There are cases in controversy and there are cases around controversy, India has an eclectic exception, a case on the controversy. A case with its foundations in controversy, practices in controversy and continuance in, again, controversy, no marks for guessing there. It is so tightly wound around the controversy that it is a case for understanding the nature of controversies.

Jallikattu is a tradition that rears its head around the start of India’s harvest festival, Pongal. It involves releasing a bull into a field as people try to jump and grab it by the hump for a certain specified time. It is said to represent the symbolic taming of wildlands into agricultural fields, an invocation towards man’s victory against all that is deemed wild and unruly (certain parts also involve taking off flags from the horns and waving them about).

Jallikattu is a familiar guest in Indian courts and has been the subject of numerous, though contradictory judgments.

This practice’s inception is disputed, but eminent historians characterise it to be as old as the Indus Valley Civilisation of the Ganges plain. It was more common in the Sangam Ages and has continued with little variation, albeit the introduction of a Jalikattu Premier league, but then our nation possesses a peculiar proclivity for imbibing commerce in any activity.

• • •

### Task to complete
Can you update everything from "There are cases in" down to "nature of controversies." in the Jallikattu passage, putting "dispute" wherever "controversy" appears?

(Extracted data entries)
• • •

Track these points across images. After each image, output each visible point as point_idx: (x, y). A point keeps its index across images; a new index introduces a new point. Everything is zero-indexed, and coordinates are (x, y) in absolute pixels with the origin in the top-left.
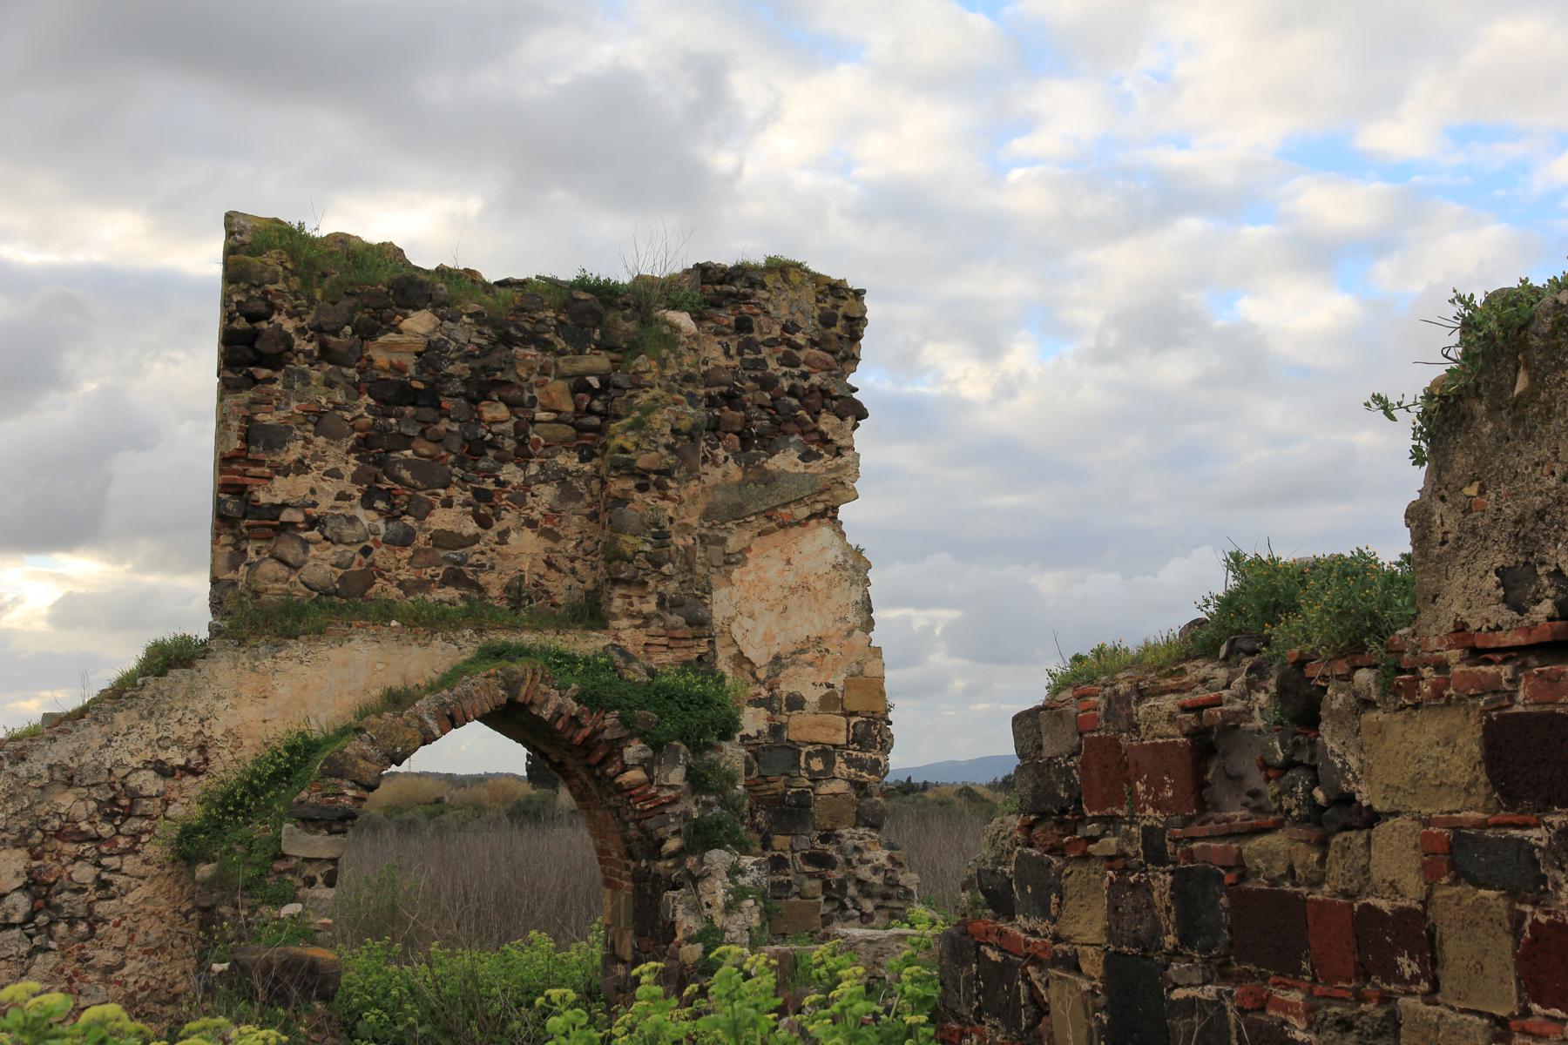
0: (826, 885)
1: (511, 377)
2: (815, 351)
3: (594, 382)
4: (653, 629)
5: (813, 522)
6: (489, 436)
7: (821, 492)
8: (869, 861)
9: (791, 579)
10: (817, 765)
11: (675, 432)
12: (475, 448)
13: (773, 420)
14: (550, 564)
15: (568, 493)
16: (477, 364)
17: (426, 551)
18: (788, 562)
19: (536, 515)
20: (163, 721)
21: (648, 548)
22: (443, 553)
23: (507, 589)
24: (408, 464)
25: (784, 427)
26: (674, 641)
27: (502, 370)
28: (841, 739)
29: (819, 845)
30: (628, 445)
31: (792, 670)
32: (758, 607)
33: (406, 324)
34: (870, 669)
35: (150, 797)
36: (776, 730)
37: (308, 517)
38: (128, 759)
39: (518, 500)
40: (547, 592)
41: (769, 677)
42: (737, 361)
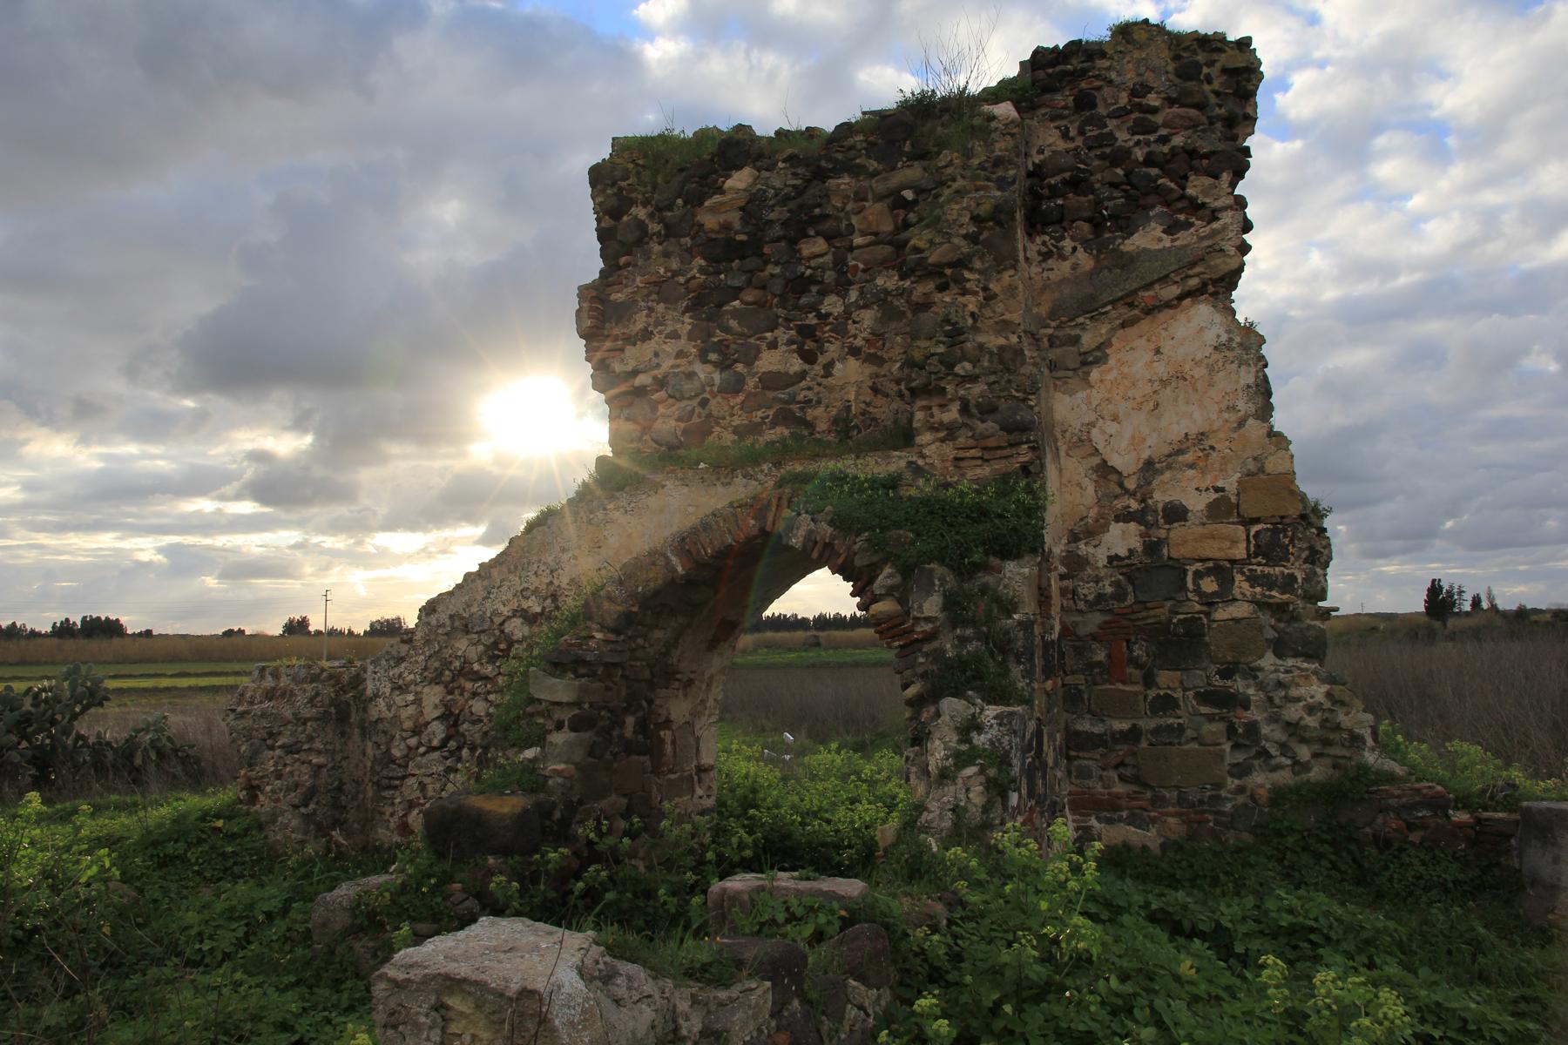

• • •

### Written solution
There are cases in dispute and there are cases around dispute, India has an eclectic exception, a case on the dispute. A case with its foundations in dispute, practices in dispute and continuance in, again, dispute, no marks for guessing there. It is so tightly wound around the dispute that it is a case for understanding the nature of controversies.